電動キックボードシェアリングでおなじみのLuupが、カゴ付き特定小型原付「電動シートボード」を発表しました。
導入は2024年冬以降を予定しています。
同車両には座席と荷物カゴが付いており、原動機付自転車(通称:原付バイク、原チャリ)のように座ったまま乗車できます。
しかも運転免許不要とお手軽なのですが、原付となにが違うのでしょうか?両者を比較してみました。
LUUP電動シードボードとは?
LUUP、「電動シートボード」を今冬投入 座って乗車・カゴ付き新型車両 https://t.co/D3OtLDdory pic.twitter.com/MN7aGrCTgv
— Impress Watch (@impress_watch) June 25, 2024
Luupは電動キックボードに続く新たな移動手段「電動シートボード」を発表しました。
電動シートボードは、完全電動の”特定小型原動機付自転車”で、最高速度は20km/h、16歳以上であれば免許不要で乗ることができます。
座席が付いており、ペダルを漕ぐ必要もないため、足腰の弱い人も長時間の走行が可能。後部のカゴに荷物を積むことができるので、買い物や通勤など幅広いシーンで重宝されそうです。
電動シートボードは、電動アシスト自転車や電動キックボードのような手軽さと、原付のような快適性を併せ持つ次世代の乗り物だといえるでしょう。
電動シートボードと原付バイクの違いを比較
電動シートボードの乗車感は、原付バイクまたは原チャリと呼ばれる原付一種と似ていますが、車両区分は電動キックボードなどと同じ「特定小型原動機付自転車」です。

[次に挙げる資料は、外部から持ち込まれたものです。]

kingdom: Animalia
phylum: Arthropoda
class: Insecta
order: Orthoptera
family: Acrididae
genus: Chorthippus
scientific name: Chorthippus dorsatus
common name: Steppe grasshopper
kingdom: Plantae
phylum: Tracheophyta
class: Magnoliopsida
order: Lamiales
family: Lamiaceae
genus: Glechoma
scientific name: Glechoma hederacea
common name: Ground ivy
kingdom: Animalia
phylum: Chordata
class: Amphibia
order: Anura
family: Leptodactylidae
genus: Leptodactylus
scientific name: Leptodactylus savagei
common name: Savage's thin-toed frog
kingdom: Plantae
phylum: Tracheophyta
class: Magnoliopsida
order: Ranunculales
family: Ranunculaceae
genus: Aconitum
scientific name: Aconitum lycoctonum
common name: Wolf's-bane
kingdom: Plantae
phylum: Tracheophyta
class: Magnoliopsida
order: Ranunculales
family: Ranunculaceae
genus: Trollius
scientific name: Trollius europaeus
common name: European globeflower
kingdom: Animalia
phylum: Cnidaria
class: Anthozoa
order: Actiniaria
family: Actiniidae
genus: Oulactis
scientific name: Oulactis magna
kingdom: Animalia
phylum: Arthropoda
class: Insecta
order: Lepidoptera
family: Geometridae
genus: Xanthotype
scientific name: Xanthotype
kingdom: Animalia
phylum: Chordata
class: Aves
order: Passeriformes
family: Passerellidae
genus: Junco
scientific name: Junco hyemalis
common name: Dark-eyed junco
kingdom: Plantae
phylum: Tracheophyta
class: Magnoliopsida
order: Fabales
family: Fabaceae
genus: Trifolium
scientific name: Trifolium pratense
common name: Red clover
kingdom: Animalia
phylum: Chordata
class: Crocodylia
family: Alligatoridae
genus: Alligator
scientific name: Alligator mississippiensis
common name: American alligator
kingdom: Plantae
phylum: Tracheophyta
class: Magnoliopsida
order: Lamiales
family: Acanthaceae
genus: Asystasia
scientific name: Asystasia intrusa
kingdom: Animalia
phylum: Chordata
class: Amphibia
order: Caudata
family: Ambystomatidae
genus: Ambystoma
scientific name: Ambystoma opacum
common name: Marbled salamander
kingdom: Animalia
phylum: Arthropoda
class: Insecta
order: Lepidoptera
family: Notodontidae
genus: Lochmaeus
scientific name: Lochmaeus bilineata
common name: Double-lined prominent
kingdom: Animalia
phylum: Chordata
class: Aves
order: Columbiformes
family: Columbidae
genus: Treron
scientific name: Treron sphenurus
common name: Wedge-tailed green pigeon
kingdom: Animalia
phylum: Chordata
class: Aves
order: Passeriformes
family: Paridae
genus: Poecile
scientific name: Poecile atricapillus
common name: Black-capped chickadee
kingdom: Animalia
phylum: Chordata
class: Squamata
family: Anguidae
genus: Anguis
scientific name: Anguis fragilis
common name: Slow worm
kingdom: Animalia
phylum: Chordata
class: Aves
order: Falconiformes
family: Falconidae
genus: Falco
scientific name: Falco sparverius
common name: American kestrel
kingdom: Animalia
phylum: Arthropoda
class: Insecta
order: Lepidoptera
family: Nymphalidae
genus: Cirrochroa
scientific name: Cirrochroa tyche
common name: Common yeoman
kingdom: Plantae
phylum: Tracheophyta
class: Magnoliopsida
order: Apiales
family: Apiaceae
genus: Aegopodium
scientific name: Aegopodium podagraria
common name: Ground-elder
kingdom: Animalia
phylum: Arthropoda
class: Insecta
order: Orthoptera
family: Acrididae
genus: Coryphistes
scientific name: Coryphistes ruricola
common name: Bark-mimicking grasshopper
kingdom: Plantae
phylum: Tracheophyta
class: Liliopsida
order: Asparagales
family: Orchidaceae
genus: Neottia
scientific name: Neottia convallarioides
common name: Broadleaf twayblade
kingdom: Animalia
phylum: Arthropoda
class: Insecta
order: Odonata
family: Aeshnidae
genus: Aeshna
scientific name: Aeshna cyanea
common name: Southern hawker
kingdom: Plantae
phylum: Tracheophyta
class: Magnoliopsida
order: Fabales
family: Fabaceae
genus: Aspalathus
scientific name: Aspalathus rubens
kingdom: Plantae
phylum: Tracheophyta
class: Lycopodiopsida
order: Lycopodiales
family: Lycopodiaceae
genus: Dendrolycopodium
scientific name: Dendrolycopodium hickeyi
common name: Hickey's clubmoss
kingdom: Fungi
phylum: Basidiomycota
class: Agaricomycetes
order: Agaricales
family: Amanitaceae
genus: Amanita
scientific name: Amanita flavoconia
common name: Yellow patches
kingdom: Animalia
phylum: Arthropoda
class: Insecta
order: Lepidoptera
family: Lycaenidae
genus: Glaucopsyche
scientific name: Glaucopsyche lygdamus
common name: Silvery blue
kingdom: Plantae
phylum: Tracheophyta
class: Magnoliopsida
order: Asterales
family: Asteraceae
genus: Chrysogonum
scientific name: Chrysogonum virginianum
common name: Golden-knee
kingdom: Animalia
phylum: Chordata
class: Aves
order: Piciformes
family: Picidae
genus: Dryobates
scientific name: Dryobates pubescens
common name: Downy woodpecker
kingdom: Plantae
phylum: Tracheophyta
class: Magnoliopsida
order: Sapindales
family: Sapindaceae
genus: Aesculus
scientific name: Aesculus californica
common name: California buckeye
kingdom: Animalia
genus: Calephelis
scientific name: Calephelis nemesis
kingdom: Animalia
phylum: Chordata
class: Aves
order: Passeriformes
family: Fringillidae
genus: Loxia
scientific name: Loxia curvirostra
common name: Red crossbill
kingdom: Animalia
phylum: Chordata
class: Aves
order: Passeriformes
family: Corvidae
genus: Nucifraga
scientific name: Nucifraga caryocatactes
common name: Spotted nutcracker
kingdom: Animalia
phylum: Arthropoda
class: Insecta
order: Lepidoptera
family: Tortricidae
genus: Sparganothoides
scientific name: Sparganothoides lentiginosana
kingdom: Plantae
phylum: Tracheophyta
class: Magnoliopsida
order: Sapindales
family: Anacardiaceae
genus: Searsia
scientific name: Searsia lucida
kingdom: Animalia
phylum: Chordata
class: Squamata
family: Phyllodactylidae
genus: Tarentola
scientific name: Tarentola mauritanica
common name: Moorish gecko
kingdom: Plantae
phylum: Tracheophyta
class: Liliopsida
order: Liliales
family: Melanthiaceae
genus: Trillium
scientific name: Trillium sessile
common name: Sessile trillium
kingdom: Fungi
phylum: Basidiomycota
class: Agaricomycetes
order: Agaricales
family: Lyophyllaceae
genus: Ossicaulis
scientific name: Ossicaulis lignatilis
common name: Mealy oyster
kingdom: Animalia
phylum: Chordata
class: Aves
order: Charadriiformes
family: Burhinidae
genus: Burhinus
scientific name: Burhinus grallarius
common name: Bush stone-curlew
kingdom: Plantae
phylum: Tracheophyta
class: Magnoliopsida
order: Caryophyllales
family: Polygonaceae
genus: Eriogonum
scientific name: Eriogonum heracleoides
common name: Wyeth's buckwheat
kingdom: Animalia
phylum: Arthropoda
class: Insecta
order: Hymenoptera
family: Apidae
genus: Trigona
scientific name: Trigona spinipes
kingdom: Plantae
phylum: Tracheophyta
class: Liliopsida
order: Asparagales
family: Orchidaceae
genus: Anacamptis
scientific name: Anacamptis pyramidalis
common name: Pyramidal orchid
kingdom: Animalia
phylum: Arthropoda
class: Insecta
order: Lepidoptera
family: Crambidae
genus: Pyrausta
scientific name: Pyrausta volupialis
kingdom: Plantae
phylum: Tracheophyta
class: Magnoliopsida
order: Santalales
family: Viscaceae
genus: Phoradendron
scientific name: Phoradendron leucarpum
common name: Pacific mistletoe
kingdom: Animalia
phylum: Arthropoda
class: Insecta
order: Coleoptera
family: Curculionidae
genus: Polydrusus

では電動シートボードと原付バイクはなにが違うのでしょうか?
両者を比較してみました。
電動シートボード | 原付(原付一種) | |
区分 | 特定小型原動機付自転車 | 一般原動機付自転車 |
最高速度 | 20km/h以下 | 30km/h |
定格出力(または排気量) | 0.6kw以下 | 総排気量50cc 電動の場合は0.6kw以下 |
長さ | 1.9m以下 | - |
幅 | 0.6m以下 | - |
高さ | - | - |
運転免許 | 16歳以上であれば不要 | 原動機付自転車免許 または各種運転免許(小型特殊免許除く) |
歩道での走行 | 6km/hモード走行時のみ可能 | 不可 |
ヘルメット | 努力義務 | 必要 |
バックミラー | 不要 | 必要 |
最高速度表示灯 | 20km/h走行時:常時点灯 6km/h走行時:常時点滅 | なし |
自賠責保険 | 利用料に含まれる | 加入義務 |
両者の大きな違いは走行速度と車両サイズ、そして免許が必要か否かという点です。また、電動シートボードは、6km/hモード走行時には歩道を走ることもできます。
今後は原付一種の基準が変わる
今後、原付一種の規定が変わるようです。
現在は排気量50cc以下の二輪車が原付一種と規定されていますが、今後は総排気量125cc以下・エンジン最高出力4kW(5.4ps)以下の二輪車が新原付基準となります。
その背景には、50cc原付のニーズ低下(ホンダは2025年5月に50cc以下の生産終了)や、排ガス規制への対応などの事情があり、2025年11月より適用される新排ガス規制に合わせて、原付も新基準へと移行すると予想されています。
環境負荷の少ない特定小型原動機付自転車の普及も、原付の新基準制定の一因ではないか、という意見もあります。
免許不要・ヘルメットなしでも大丈夫?電動シードボードの安全性
原付バイクと異なり、免許不要でもOK、ヘルメット着用の義務なし(努力義務)の電動シードボードにたいして、安全を不安視する声もあります。
しかし、電動シードボードの最高速度は20km/hで原付よりも低速です。このスピードはママチャリ(軽快車)で例えると、ちょっと頑張って漕いでいる程度ですから、速度的には自転車と大差ないと考えられます。
ですがやはり不安なのは、運転免許が要らないという点ですよね。
警視庁のデータによると特定小型原動付自転車の違反件数はこの1年で、10倍にも増加しています(二人乗りやイヤホン使用など)。
また、日本に先立って電動キックボードレンタルを行っていたフランスのパリでは、事故が多発したことで住民投票が行われ、89%の住民が反対票を投じた結果、2023年4月にレンタルサービスが廃止されました。
自分が車を運転するようになって実感したのは、車やバイクの運転経験がある人とない人では、運転中の視野や、周囲の車両・歩行者への注意意識が全く異なるということです。
今後、特定小型原動付自転車に乗る免許未取得者の人は増えていくと思われますが、「免許がなくても気軽に乗れる」ではなく「免許がないからこそ慎重に」という意識で乗車してくれることを願います。